Checking the foundations

It’s one of those weeks where the diary is full and there are lots of people to meet with and conversations to be had and thinking to be done. The meetings are later in the evening than I love, the work days involve travelling a fair amount.

So today I am checking in on the foundations. I am considering blackout blinds, because the earlier sunrise is waking me slightly earlier than I want. But in the meantime, my new found habit of not drinking caffeine after noon and my Lenten avoidance of alcohol are ensuring I am sleeping well for the hours I am in bed. I am also trying to wind down at the end of the day doing some light journalling and reading before bed to switch off, even when the meetings finish late.

Exercise has been a bit harder to fit in, but I have done some yoga and a run so far this week. Even the days without yoga and running have had good walks in the sunshine. And the sunshine has really really helped.

Food has been great thanks to planning the week’s menu and deciding who is cooking each evening (I have got off very lightly on that this week). That said, I need to stop writing and go and make some lunch to take with me today!

I have had time every day to catch up with family and have grabbed coffee with friends. All the Scout meetings have been interesting and full of lovely, supportive people. And we are not quite half way through the week.

The second half of the week – that is after 6pm on Thursday – has no work (I have Friday off) , no volunteer meetings and lots of fun planned. I will definitely have plenty of time to be quiet, reflective and prayerful and to play the piano and spend some time being creative. The balance of life is not within every hour or every day, but over the weeks and months.

For goodness sake, stop

It’s Tuesday.  It’s very early on a Tuesday when I write this and yet so far this week two people have commented on me being a bit grumpy. Reactionary maybe.   Is this news to me?  Not really. Is it majorly frustrating.  Oh yes.

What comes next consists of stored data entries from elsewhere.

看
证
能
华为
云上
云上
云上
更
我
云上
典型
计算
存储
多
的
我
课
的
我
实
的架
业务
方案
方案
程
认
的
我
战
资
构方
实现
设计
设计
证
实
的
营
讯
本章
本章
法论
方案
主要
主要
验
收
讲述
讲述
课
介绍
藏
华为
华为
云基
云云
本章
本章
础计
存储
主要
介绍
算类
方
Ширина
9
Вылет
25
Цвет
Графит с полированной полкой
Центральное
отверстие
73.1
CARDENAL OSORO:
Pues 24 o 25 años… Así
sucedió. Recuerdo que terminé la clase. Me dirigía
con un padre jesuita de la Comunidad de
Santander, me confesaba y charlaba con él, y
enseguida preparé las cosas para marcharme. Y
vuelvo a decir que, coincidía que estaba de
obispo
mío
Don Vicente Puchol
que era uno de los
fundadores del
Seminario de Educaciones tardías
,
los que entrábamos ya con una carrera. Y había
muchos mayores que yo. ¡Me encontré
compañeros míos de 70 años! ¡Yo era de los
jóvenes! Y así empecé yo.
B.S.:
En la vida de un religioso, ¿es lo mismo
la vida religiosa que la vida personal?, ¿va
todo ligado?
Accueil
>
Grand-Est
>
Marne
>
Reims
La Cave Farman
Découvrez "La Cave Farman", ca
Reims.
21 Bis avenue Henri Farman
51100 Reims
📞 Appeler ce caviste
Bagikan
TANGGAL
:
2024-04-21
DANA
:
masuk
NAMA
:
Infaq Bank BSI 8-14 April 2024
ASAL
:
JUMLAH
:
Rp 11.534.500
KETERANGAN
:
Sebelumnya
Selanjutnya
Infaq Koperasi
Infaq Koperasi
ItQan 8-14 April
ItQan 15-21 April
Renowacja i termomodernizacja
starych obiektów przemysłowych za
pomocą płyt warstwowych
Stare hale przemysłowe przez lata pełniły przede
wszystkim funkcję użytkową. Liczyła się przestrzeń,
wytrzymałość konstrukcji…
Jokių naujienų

It’s frustrating because one of my goals this year was to be calmer about things.  Specifically, to stop talking so much.  To pause – possibly for ever – before speaking.   Being calmer and quieter was the overall aim, it sounds like I need some mini resolutions to work on this a bit more this month.

It ties in with a theme from last week – a craving for quiet and still.  My brain is definitely full and very chattery at the moment, so maybe that is why it is reacting to things.

It’s all this that meditation is supposed to solve isn’t it?   And yoga.  And prayer, especially contemplative prayer.  Yep – I have the answers. And yet… This could very well be the cause of the frustration – I know what to do, but haven’t done it.  I have no excuses.

But one step at a time. Discussing this blog at the weekend, a friend described it as a way for me to write down what was top of mind and allow those thoughts some space to breathe.  Space and breathing sound like things I am aiming for.  Now to do some of that other stuff too.  Where’s the yoga mat?